As seen in Fig. 3, our model was able to detect malignant lesions with a sensitivity of \(0.9\) and \(0.3\) false positive marks per image. The reported number of false positive marks per image for commercially available CAD systems ranges from 0.3 to 1.2511,16,17,18,19,20,41,42,43. The lesion based sensitivities of commercially available CAD systems are generally reported to be around 0.75–0.77 for scanned film mammograms17,19,20, and \(0.85\) for FFDM42,43. Our model achieves slightly better detection performance on the INbreast dataset than the reported characteristics of commercial CAD systems, although it is important to note that results obtained on different datasets are not directly comparable.

Examples

To demonstrate the characteristics and errors of the detector, we created a collection of correctly classified, false positive and missed malignant lesions of the INbreast dataset, see in Fig. 4. The score threshold for the examples was defined at a sensitivity of \(0.9\) and \(0.3\) false positive marks per image.

Figure 4
figure 4

Detection examples: The yellow boxes show the lesion proposed by the model. The threshold for these detections was selected to be at lesion detection sensitivity = \(0.9\). (A) Correctly detected malignant lesions. (B) Missed malignant lesions. (C) False positive detections, Courtesy of the Breast Research Group, INESC Porto, Portugal36.

After inspecting the false positive detections, we found that most were benign masses or calcifications. Some of these benign lesions were biopsy tested according to the case descriptions of the INbreast dataset. While 10% of the ground truth malignant lesions were missed at this detection threshold, these were not completely overlooked by the model. With a score threshold which corresponds to \(3\) false positive marks per image, all the lesions were correctly detected (see Fig. 3). Note, that the exact number of false positive and true positive detections slightly varies with different samples of images, indicated by the area in Fig. 3.

Discussion

We have proposed a Faster R-CNN based CAD approach, which achieved 2nd place in the Digital Mammography DREAM Challenge with an AUC = \(0.85\) score on the final validation dataset. The competition results proved that the method described in this article is one of the best approaches for cancer classification in mammograms. Out of the top contenders in the DM challenge, our method was the only one that was based on the detection of malignant lesions. For our approach, whole image classification is just a trivial step from the detection task. We believe that a lesion detector is clinically much more useful than a simple image classifier. A classifier only gives a single score per case or breast, and it is not able to locate the cancer, which is essential for further diagnostic tests or treatment.
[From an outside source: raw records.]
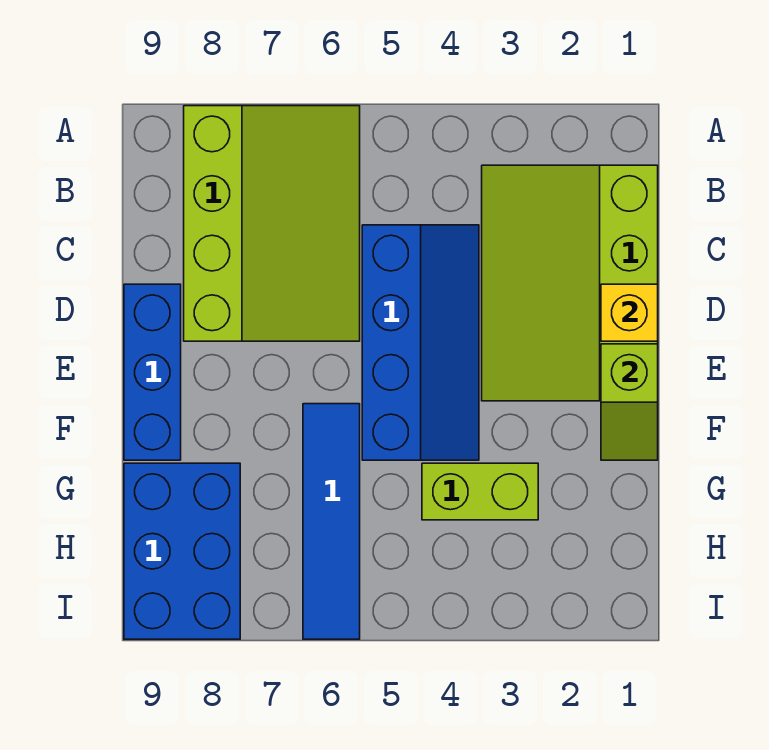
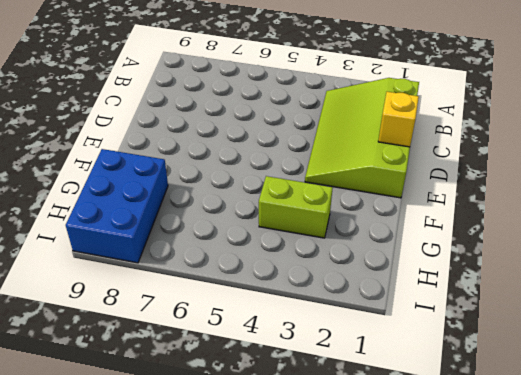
none -> lime slope A6:D8 level 1 top 8
none -> blue slope C4:F5 level 1 top 5

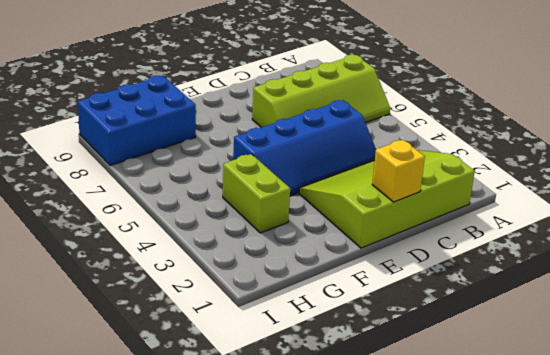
lime slope A6:D7 level 1 top 7 -> lime slope A6:D8 level 1 top 8
none -> blue brick D9:F9 level 1
none -> blue tile F6:I6 level 1

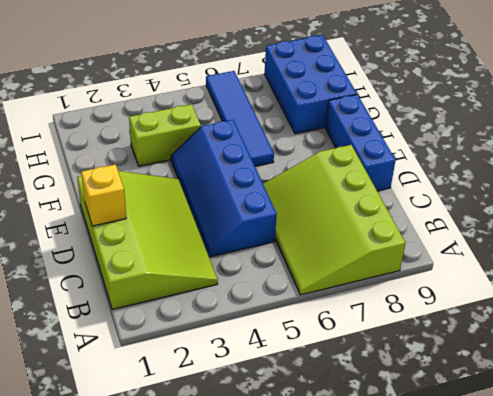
none -> lime slope E1:F1 level 2 top E

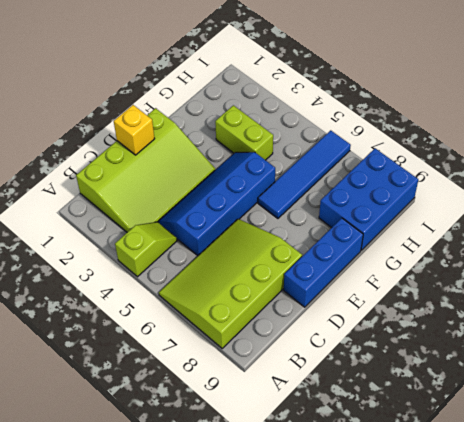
lime slope A4:B4 level 1 top A -> lime slope E1:F1 level 2 top E

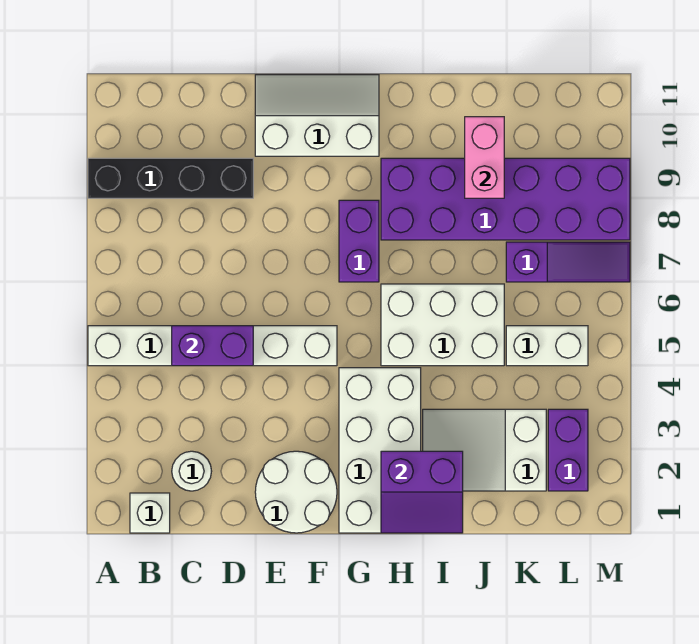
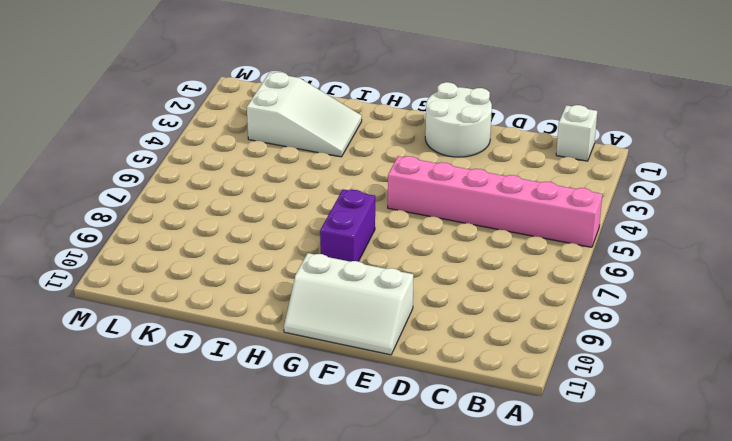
pink brick A5:F5 level 1 -> white brick A5:F5 level 1
none -> black brick A9:D9 level 1
none -> white round brick C2 level 1
none -> white brick G1:H4 level 1

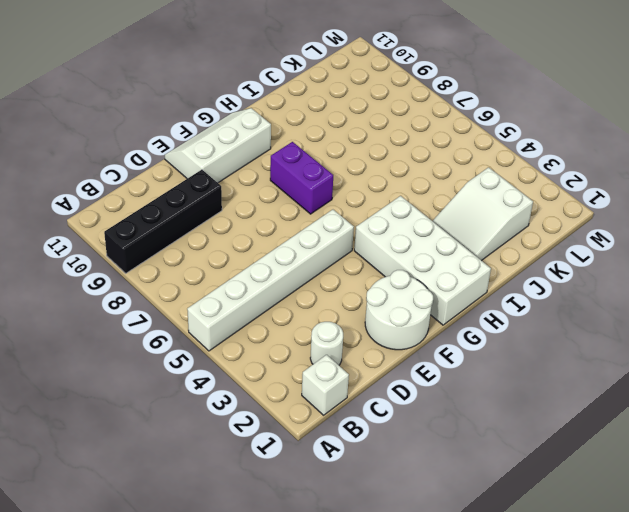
none -> white brick H5:J6 level 1
none -> purple brick H8:M9 level 1
none -> white brick K5:L5 level 1

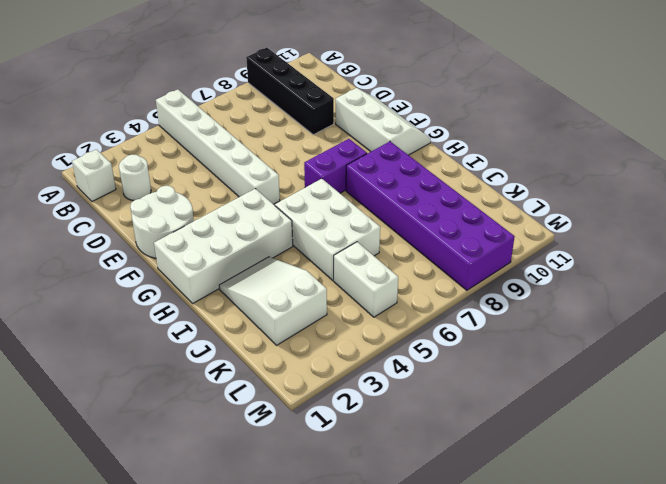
none -> purple slope K7:M7 level 1 top K
none -> purple brick L2:L3 level 1
none -> purple brick C5:D5 level 2

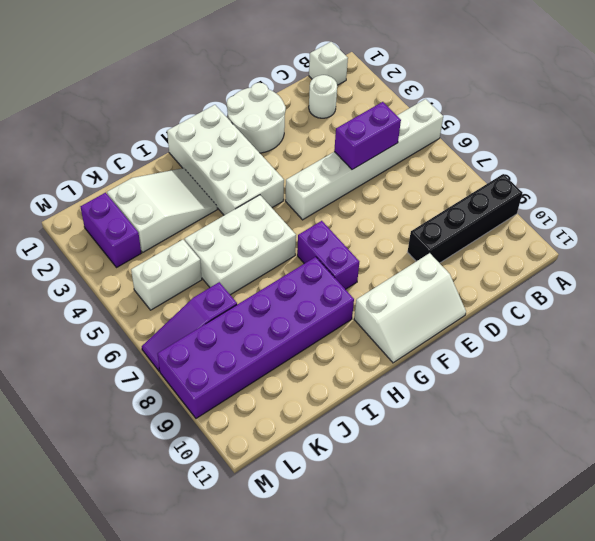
none -> purple slope H1:I2 level 2 top 2
none -> pink brick J9:J10 level 2

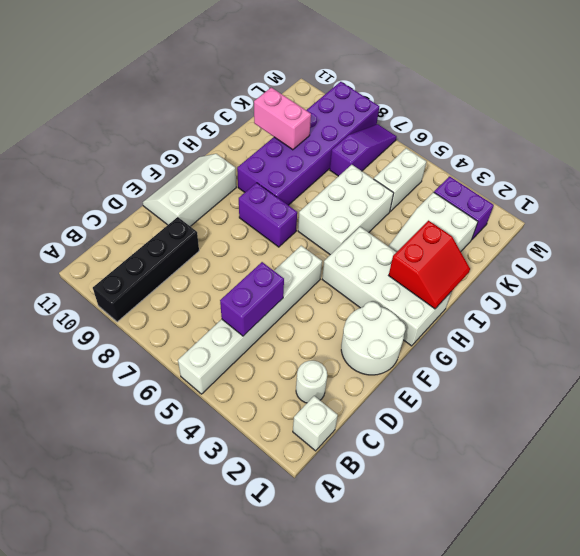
red slope H1:I2 level 2 top 2 -> purple slope H1:I2 level 2 top 2

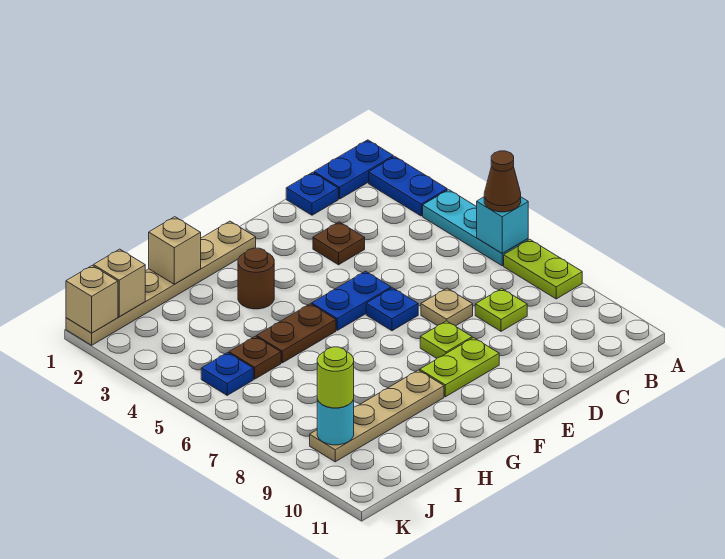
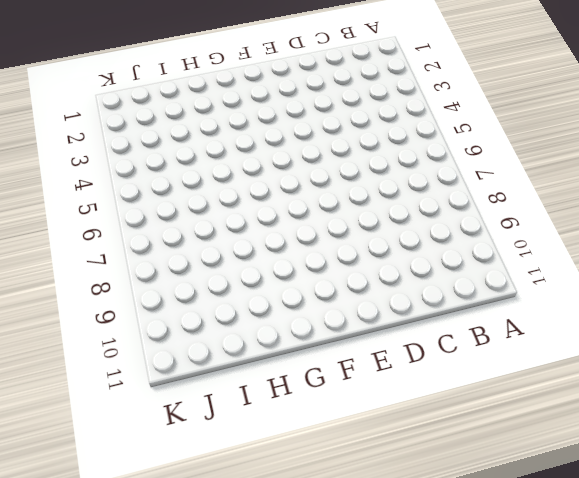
none -> blue plate A1:B1 level 1
none -> blue plate A2:A3 level 1
none -> cyan plate A4:A6 level 1

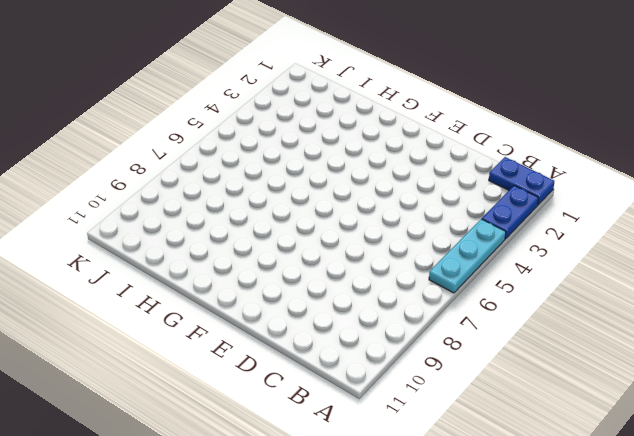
none -> lime plate A7:A8 level 1
none -> blue plate C1 level 1
none -> lime plate C8 level 1

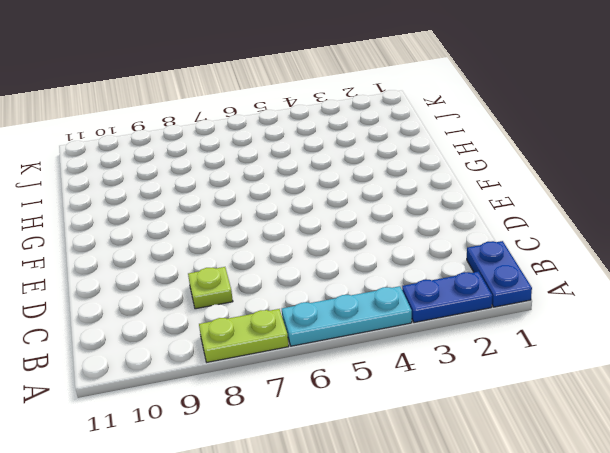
none -> blue plate C1 level 1
none -> brown plate D3 level 1
none -> tan plate D7 level 1

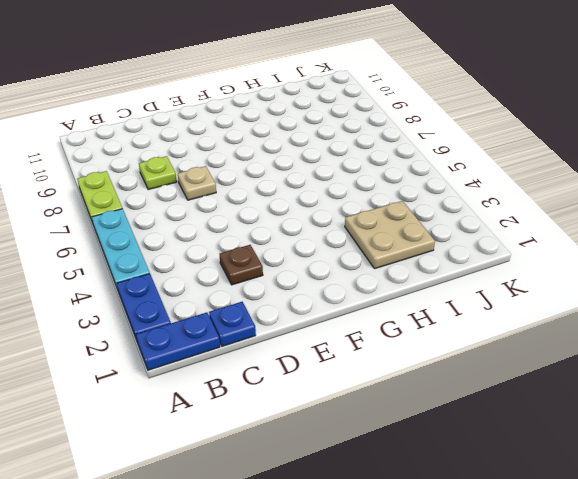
tan plate H2:I3 level 1 -> none
none -> blue plate E5:F5 level 1
none -> blue plate E6 level 1
none -> lime plate E8 level 1

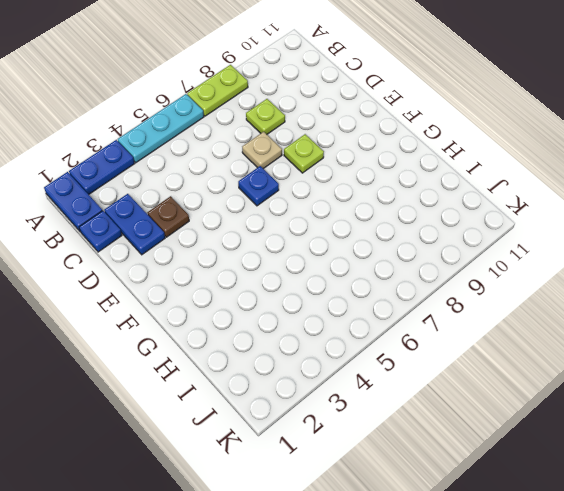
blue plate C2:D2 level 1 -> blue plate E5:F5 level 1
none -> lime plate E9:F9 level 1
none -> tan plate F1:K1 level 1
none -> brown round brick G3 level 1

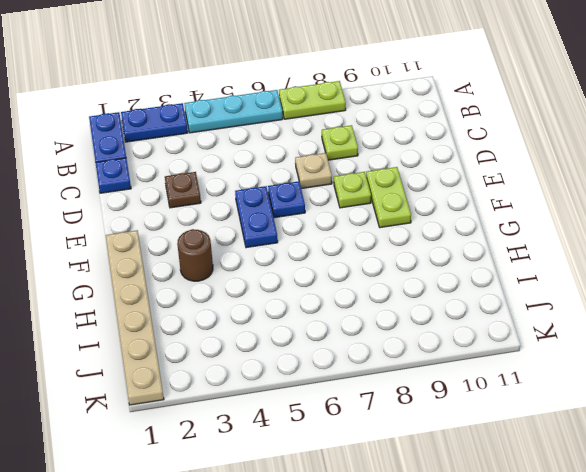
none -> brown plate G5:H5 level 1
none -> tan plate G9:J9 level 1
none -> brown plate I5 level 1

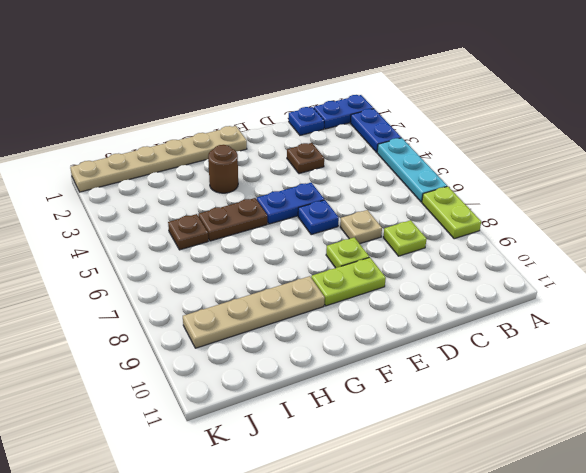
none -> blue plate J5 level 1
none -> cyan brick A6 level 2
none -> tan brick H1 level 2

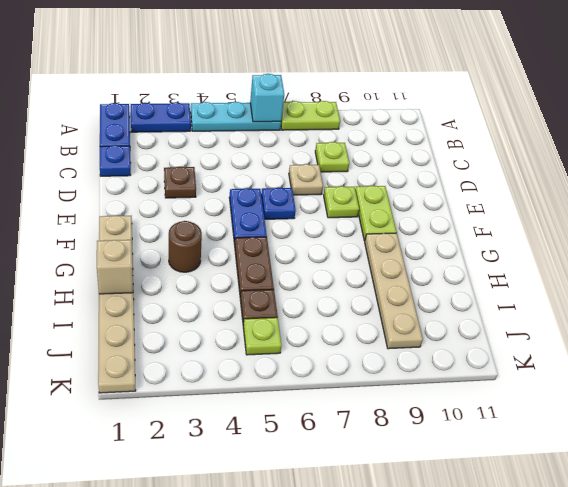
lime plate J5 level 1 -> blue plate J5 level 1
none -> tan brick J1 level 2
none -> cyan round brick J9 level 2
none -> tan brick K1 level 2

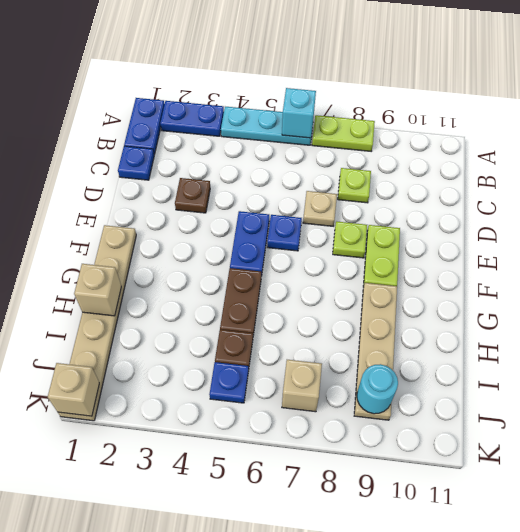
tan brick J7 level 1 -> tan brick J1 level 2
none -> brown round brick G3 level 1
none -> brown cone A6 level 3
none -> lime round brick J9 level 3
We have evaluated the model on the publicly available INbreast dataset. The system is able to detect 90% of the malignant lesions in the INbreast dataset with only 0.3 false positive marks per image. It also sets the state of the art performance in cancer classification on the publicly available INbreast dataset. The system uses the mammograms as the only input without any annotation or user interaction.

An object detection framework developed to detect objects in ordinary images shows excellent performance. This result indicates that lesion detection on mammograms is not very different from a regular object detection task. Therefore the expensive, traditional CAD solutions, which have controversial efficiency, could be replaced with the recently developed, deep learning based, open source object detection methods in the near future. Provided with more training data, these models have the potential to become significantly more accurate. The FROC analysis results suggest that the proposed model could be applied as a perception enhancer tool, which could help radiologists to detect more cancers.

A limitation of our study comes from the small size of the publicly available pixel-level annotated dataset. While the classification performance of the model has been evaluated on a large screening dataset, the detection performance could only be evaluated on the small INbreast dataset.